No combate à desinformação, deepfake e fake news (e não apenas em eleições) como essa pesquisa evidencia, não bastam apenas critérios de racionalidade e objetividade. Um dos efeitos do uso de mentiras e seu uso político além de contribuírem para a imbecilização coletiva, também fazem com que sejam eleitos representantes (como os de extrema direita) que contribuem para solapar a própria democracia.

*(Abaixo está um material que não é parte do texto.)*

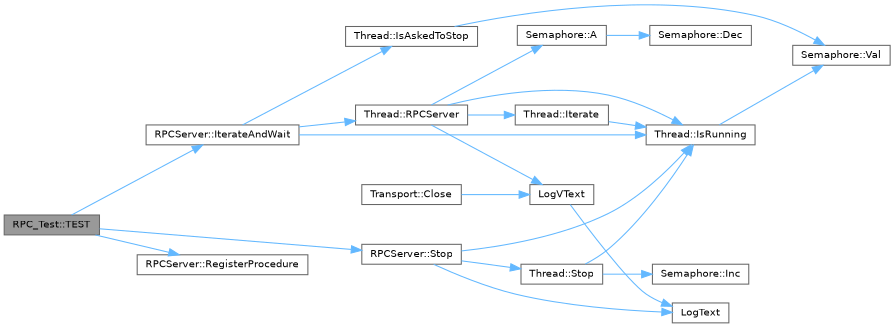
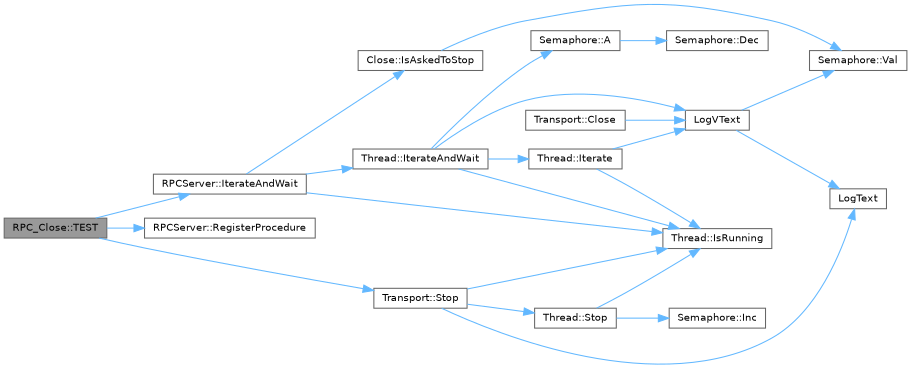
  digraph {
    rankdir=LR
    node [color=grey40 fillcolor=white fontname=Helvetica fontsize=10 shape=box style=filled]
    edge [color=steelblue1 fontname=Helvetica fontsize=10 labelfontname=Helvetica labelfontsize=10 style=solid]
-   n1 [color=gray40 fillcolor=grey60 fontcolor=black height=0.2 label="RPC_Test::TEST" width=0.4]
+   n1 [color=gray40 fillcolor=grey60 fontcolor=black height=0.2 label="RPC_Close::TEST" width=0.4]
    n2 [height=0.2 label="RPCServer::IterateAndWait" width=0.4]
    n3 [height=0.2 label="RPCServer::RegisterProcedure" width=0.4]
-   n4 [height=0.2 label="RPCServer::Stop" width=0.4]
-   n5 [height=0.2 label="Thread::IsAskedToStop" width=0.4]
+   n4 [height=0.2 label="Transport::Stop" width=0.4]
+   n5 [height=0.2 label="Close::IsAskedToStop" width=0.4]
    n6 [height=0.2 label="Thread::IsRunning" width=0.4]
-   n7 [height=0.2 label="Thread::RPCServer" width=0.4]
+   n7 [height=0.2 label="Thread::IterateAndWait" width=0.4]
    n8 [height=0.2 label=LogText width=0.4]
    n9 [height=0.2 label="Thread::Stop" width=0.4]
    n10 [height=0.2 label="Semaphore::Val" width=0.4]
    n11 [height=0.2 label="Semaphore::A" width=0.4]
    n12 [height=0.2 label="Thread::Iterate" width=0.4]
    n13 [height=0.2 label=LogVText width=0.4]
    n14 [height=0.2 label="Semaphore::Dec" width=0.4]
    n15 [height=0.2 label="Transport::Close" width=0.4]
    n16 [height=0.2 label="Semaphore::Inc" width=0.4]
    n1 -> n2
    n1 -> n3
    n1 -> n4
    n2 -> n5
    n2 -> n6
    n2 -> n7
    n4 -> n6
    n4 -> n8
    n4 -> n9
    n5 -> n10
-   n6 -> n10
+   n13 -> n10
    n7 -> n6
    n7 -> n11
    n7 -> n12
    n7 -> n13
    n9 -> n6
    n9 -> n16
    n11 -> n14
    n12 -> n6
+   n12 -> n13
    n13 -> n8
    n15 -> n13
  }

O uso das redes sociais  sem regras e punição dos responsáveis pela difusão de mentiras e toda sorte de manipulação põe em xeque o próprioregime democrático representativo e Resoluções como a do Tribunal Superior Eleitoraldo dia 28 de fevereiro de 2024,  proibindo o uso de deepfake e fake news (entre outras medidas) com sanções aos que atentam contra a democracia e divulgam  mentiras, é um passo importante, desde que sejam de fato efetivas, afinal em 2021 foi aprovada uma Resolução  do Tribunal Superior Eleitoral (TSE) (Resolução 23.671, de 14 de dezembro de 2021), que trata especificamente sobre propaganda e condutas ilícitas em campanha que vedada a divulgação ou compartilhamento "de fatos sabidamente inverídicos ou gravemente descontextualizados que atinjam os processos de votação e a apuração e totalização de votos” e não impediu sua ocorrência na eleição de 2022.

 Continuará nas eleições de outubro de 2024 e nas subsequentes? A ver.